Temporary files and directories are useful for testing, caching, or intermediate data. The tempfile module creates them with unique names and lets you control cleanup. NamedTemporaryFile gives a file; TemporaryDirectory gives a directory that is removed when the context exits. Use delete=False if you need the file to persist after the context.

What you'll learn:

  • NamedTemporaryFile for temp files
  • TemporaryDirectory for temp directories
  • When to use delete=False
import tempfile
import os

# Named temporary file
with tempfile.NamedTemporaryFile(mode="w", suffix=".txt", delete=False) as f:
    f.write("temporary content")
    path = f.name

print(path)
with open(path) as f:
    print(f.read())
os.unlink(path)

# Temporary directory
with tempfile.TemporaryDirectory() as tmpdir:
    filepath = os.path.join(tmpdir, "test.txt")
    with open(filepath, "w") as f:
        f.write("hello")
    print(os.path.exists(filepath))
print("Directory removed")

With default delete=True, the temp file is removed when the with block exits.

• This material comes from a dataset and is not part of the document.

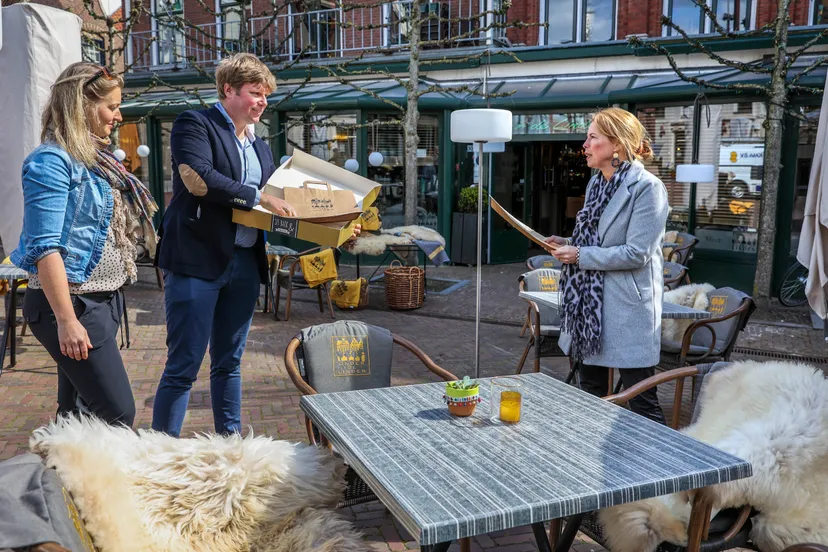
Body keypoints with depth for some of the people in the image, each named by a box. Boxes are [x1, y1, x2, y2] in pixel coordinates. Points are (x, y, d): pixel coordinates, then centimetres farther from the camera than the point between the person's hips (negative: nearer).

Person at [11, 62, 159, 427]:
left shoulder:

We use delete=False so we can read it after. TemporaryDirectory always removes the directory when the block exits.

To run this program:

$ python source/temporary-files.py
/tmp/tmp...               # path varies each run
temporary content
True
Directory removed

Tip: Don't use tempfile.mktemp()—it has a race condition. Use NamedTemporaryFile or mkstemp instead.

Try it: Create a temp directory, write a file in it, read it back, then let the context manager clean up.